580 F.2d at 634. But see Western Coal Traffic League, 719 F.2d at 772 n. 10 (reviewing the same interpretation, court stated it was “hesitant to rely heavily upon a vague congressional use of prepositions in determining the extent of the ICC’s jurisdiction to review rail rates”). Since Atchison, the Congress altered slightly the language of the statutory definition, substituting the word “transportation” for the phrase “traffic or movement,” see Pub. L. No. 95-473, 92 Stat. 1337, 1382 (1978) [10706], but the change does not affect the reasonableness of the Board’s interpretation.

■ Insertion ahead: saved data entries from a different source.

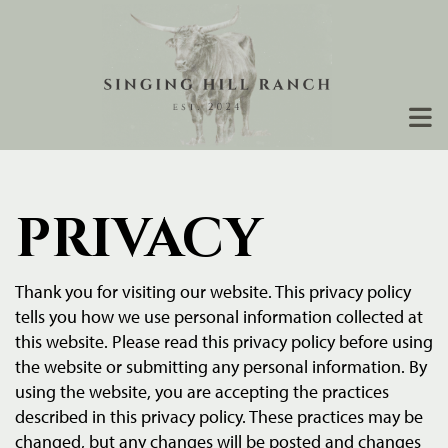
PRIVACY
Thank you for visiting our website. This privacy policy
tells you how we use personal information collected at
this website. Please read this privacy policy before using
the website or submitting any personal information. By
using the website, you are accepting the practices
described in this privacy policy. These practices may be
changed, but any changes will be posted and changes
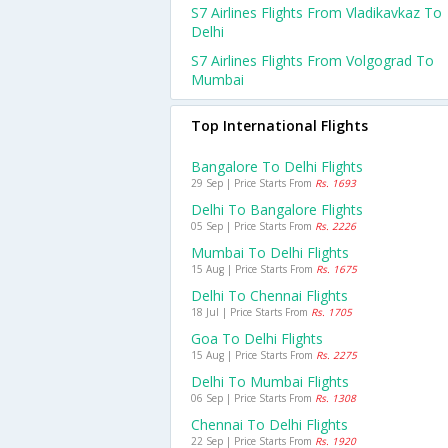
S7 Airlines Flights From Vladikavkaz To
Delhi
S7 Airlines Flights From Volgograd To
Mumbai
Top International Flights
Bangalore To Delhi Flights
29 Sep | Price Starts From
Rs. 1693
Delhi To Bangalore Flights
05 Sep | Price Starts From
Rs. 2226
Mumbai To Delhi Flights
15 Aug | Price Starts From
Rs. 1675
Delhi To Chennai Flights
18 Jul | Price Starts From
Rs. 1705
Goa To Delhi Flights
15 Aug | Price Starts From
Rs. 2275
Delhi To Mumbai Flights
06 Sep | Price Starts From
Rs. 1308
Chennai To Delhi Flights
22 Sep | Price Starts From
Rs. 1920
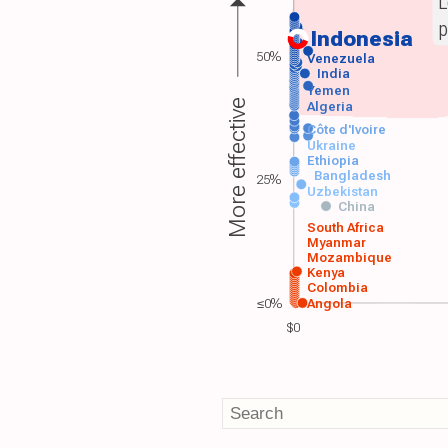
L
p
Indonesia
50%
Venezuela
India
Yemen
More effective
Algeria
Côte d'Ivoire
Ukraine
Ethiopia
Bangladesh
25%
Uzbekistan
China
South Africa
Myanmar
Mozambique
Kenya
Colombia
≤0%
Angola
$0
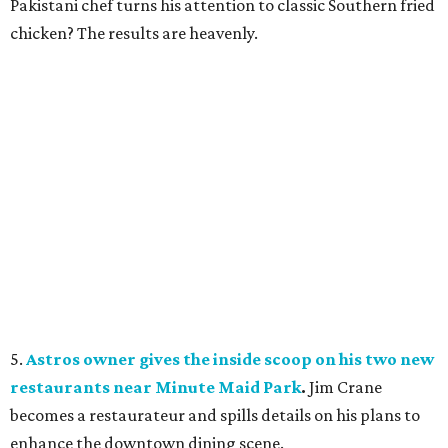
Pakistani chef turns his attention to classic Southern fried
chicken? The results are heavenly.
5.
Astros owner gives the inside scoop on his two new
restaurants near Minute Maid Park
.
Jim Crane
becomes a restaurateur and spills details on his plans to
enhance the downtown dining scene.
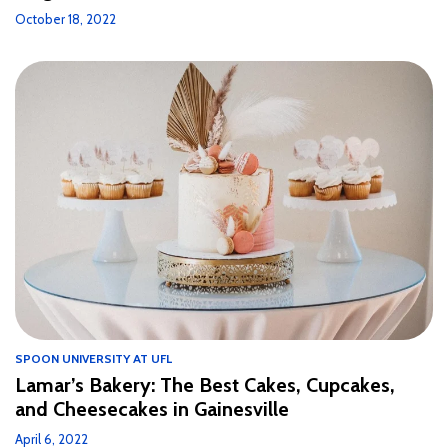
October 18, 2022
SPOON UNIVERSITY AT UFL
Lamar’s Bakery: The Best Cakes, Cupcakes,
and Cheesecakes in Gainesville
April 6, 2022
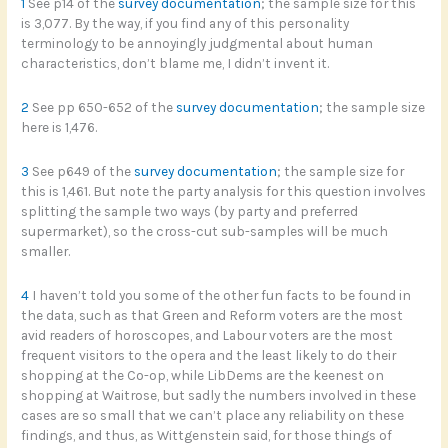
1
See p14 of the
survey documentation
; the sample size for this
is 3,077. By the way, if you find any of this personality
terminology to be annoyingly judgmental about human
characteristics, don’t blame me, I didn’t invent it.
2
See pp 650-652 of the
survey documentation
; the sample size
here is 1,476.
3
See p649 of the
survey documentation
; the sample size for
this is 1,461. But note the party analysis for this question involves
splitting the sample two ways (by party and preferred
supermarket), so the cross-cut sub-samples will be much
smaller.
4
I haven’t told you some of the other fun facts to be found in
the data, such as that Green and Reform voters are the most
avid readers of horoscopes, and Labour voters are the most
frequent visitors to the opera and the least likely to do their
shopping at the Co-op, while LibDems are the keenest on
shopping at Waitrose, but sadly the numbers involved in these
cases are so small that we can’t place any reliability on these
findings, and thus, as Wittgenstein said, for those things of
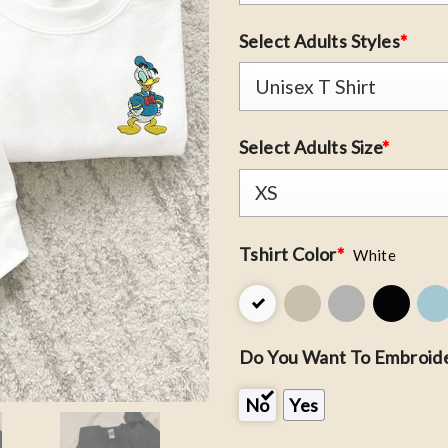
Select Adults Styles
*
Select Adults Size
*
Tshirt Color
*
White
Do You Want To Embroide
No
Yes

The petitioners contend it was arbitrary and capricious for the Board to construe section 10709(a) as it did without considering the policy set out in the Staggers Act preamble. We agree. The preamble states:
In regulating the railroad industry, it is the policy of the United States Government—
(1) to allow, to the maximum extent possible, competition and the demand for services to establish reasonable rates for transportation by rail
49 U.S.C. § 10101(1) (emphasis added). The italicized language, so forcefully expressed, manifests a preference for market-based rather than regulatory rate setting. Yet the Board did not address this important language in either its initial decision or its decision on reconsideration, as it ought to have done.
So ordered.
. The consolidated petitions filed by United Transportation Union-Illinois Legislative Board in Nos. 00-1047 and 00-1082 were denied in a judgment issued December 12, 2000.
. On January 11, 2001 the court granted Union Pacific’s motion to withdraw its additional challenge to the guidelines as impermissi-bly retroactive.
. Significant to further deregulation, but not to this case, the Staggers Act established a conclusive presumption of no market dominance when a rate generated revenues below a certain threshold. See Pub. L. No. 96-448, § 202, 94 Stat. 1900.
. Although the Staggers Act directive mentioned only "product competition,” the statutory definition of the term was "such that it encompasses geographic competition as well.” 365 I.C.C. at 127.
. The change occurred in a statutory recodifi-cation intended to be effected "without substantive change.” Pub. L. No. 95-473, 92 Stat. 1337, 1337. Before the recodification the 4R Act defined "market dominance” as "an absence of effective competition from other carriers or modes of transportation, for the traffic or movement to which a rate applies.” Atchison, 580 F.2d at 627.
. The Board simply referred to "the statutory policy favoring reliance on market-set rates.” See Reconsideration Denial at 9-10.